Leider fehlt diese Beilage in der Deutschland-Ausgabe. Schade. Klingt jedenfalls interessanter als die Betrachtungen des Herrn Müllers…
Viele Grüße
Ludger
Wenn es Sie interessiert, kann ich Ihnen den Artikel per Post zusenden. Teilen Sie mir einfach Ihre Anschrift über die E-Mail-Adresse mit, die ich zu diesem Kommentar hinterlegt habe (keine Angst, kostet mich weder Geld noch Mühe).
Hm, hört sich an, als sei hier ein weiterer Stein der Krimischlichtheit vermauert worden. In der Süddeutschen. Schade.
bye
dpr
Die Werber freuen sich übrigens schon.
Servus Ihr,
dass die SZ die Aufbereitung des Krimis nicht gerade zur Freude der erfahrenen Krimileser durchführt, wundert mich als täglicher Leser nicht. Ich glaube, im Jahr 2005 waren da maximal 5 Artikel im Feuilleton zu Krimis.

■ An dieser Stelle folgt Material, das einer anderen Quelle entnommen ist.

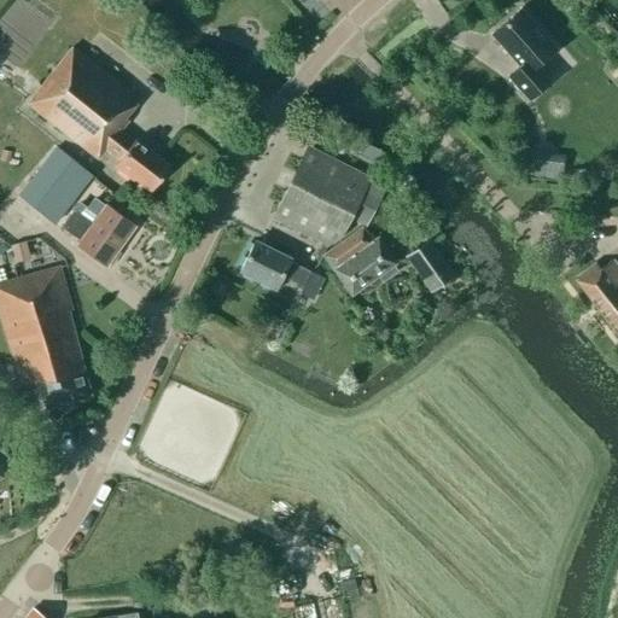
[(549,81),(536,65),(555,48),(520,9),(491,34),(519,66),(507,76),(528,100),(549,81)]
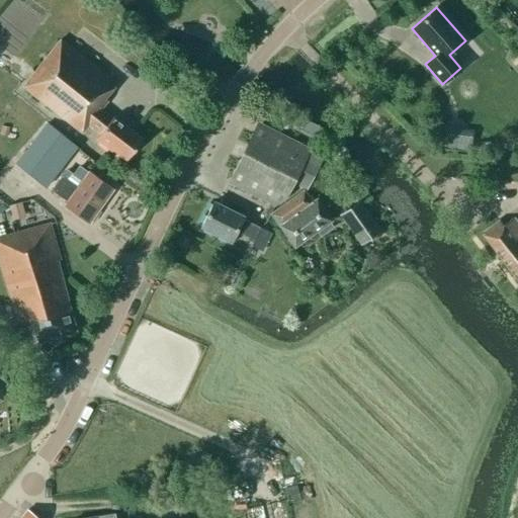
[(82,134),(88,125),(99,135),(96,139),(111,152),(113,150),(126,161),(143,140),(113,116),(112,118),(100,109),(107,101),(104,99),(116,84),(60,40),(22,87),(82,134)]
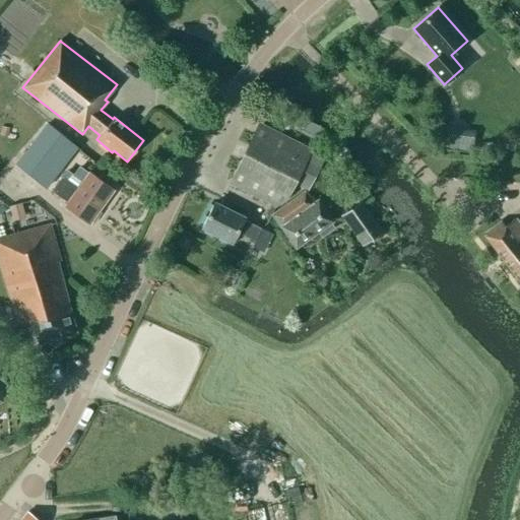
[(297,128),(298,129),(310,134),(314,124),(301,118),(297,128)]
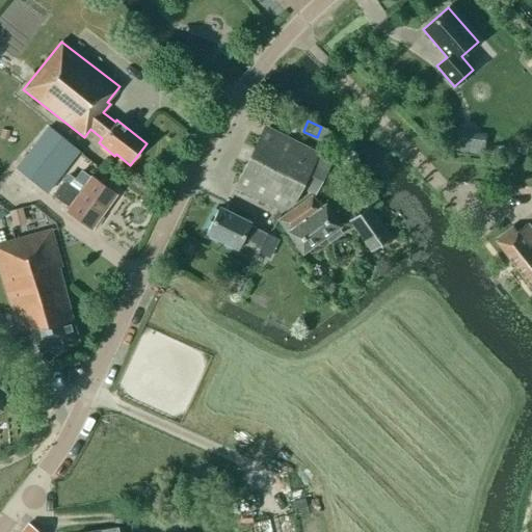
[(280,211),(293,202),(299,189),(311,193),(320,174),(319,173),(324,161),(316,157),(318,154),(264,126),(234,188),(280,211)]
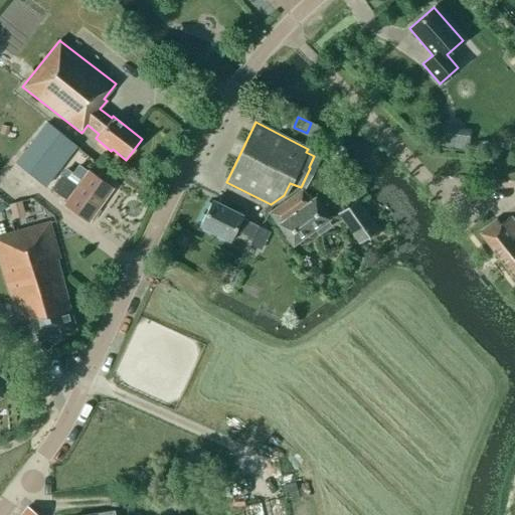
[(17,163),(46,187),(77,146),(47,125),(17,163)]
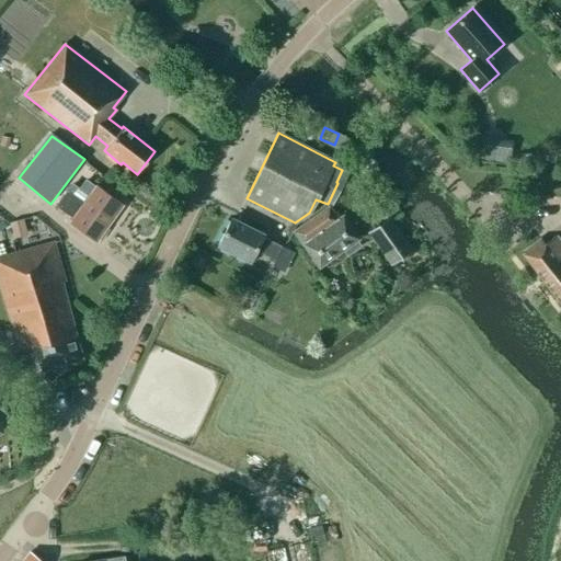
[(480,138),(478,160),(508,162),(511,141),(480,138)]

Die haben da (2004 glaube ich) mehrere Leute vom Feuilleton der FAZ übernommen und schwelgen noch etwas im großbürgerlichen Kulturverständnis von ehedem.
Mit besten Grüßen
bernd
Hallo Bernd,
bleibt für mich die Frage, warum die Feuilleton-Redakteure einen so dummen Text wie den von Herrn Müller haben durchgehen lassen. Sie sollen Werbung für die hauseigene SZ-Krimibibliothek machen. Okay. Solche Editionen sind, wie der Link oben zu den Werbern zeigt, schnell gemachtes Geld. Auch in Ordnung. Aber hätte es nicht irgendjemand anderes gegeben, der auf die ganze Bandbreite hinweist, die in der Bibliothek ja vorhanden ist. Herr Müller ist mir jedenfalls bislang nicht als versierter Krimikenner aufgefallen.
Ziemlich dumm, das alles…
Liebe Grüße
Ludger
[…] liegt in der Qualität dieses Blogs. Mein kleines krimiblog ist so gut, das es – übrigens zum zweiten Mal – kopiert wurde. Geben Sie doch einfach mal “krimiblog” mit .at statt .de am Ende ein […]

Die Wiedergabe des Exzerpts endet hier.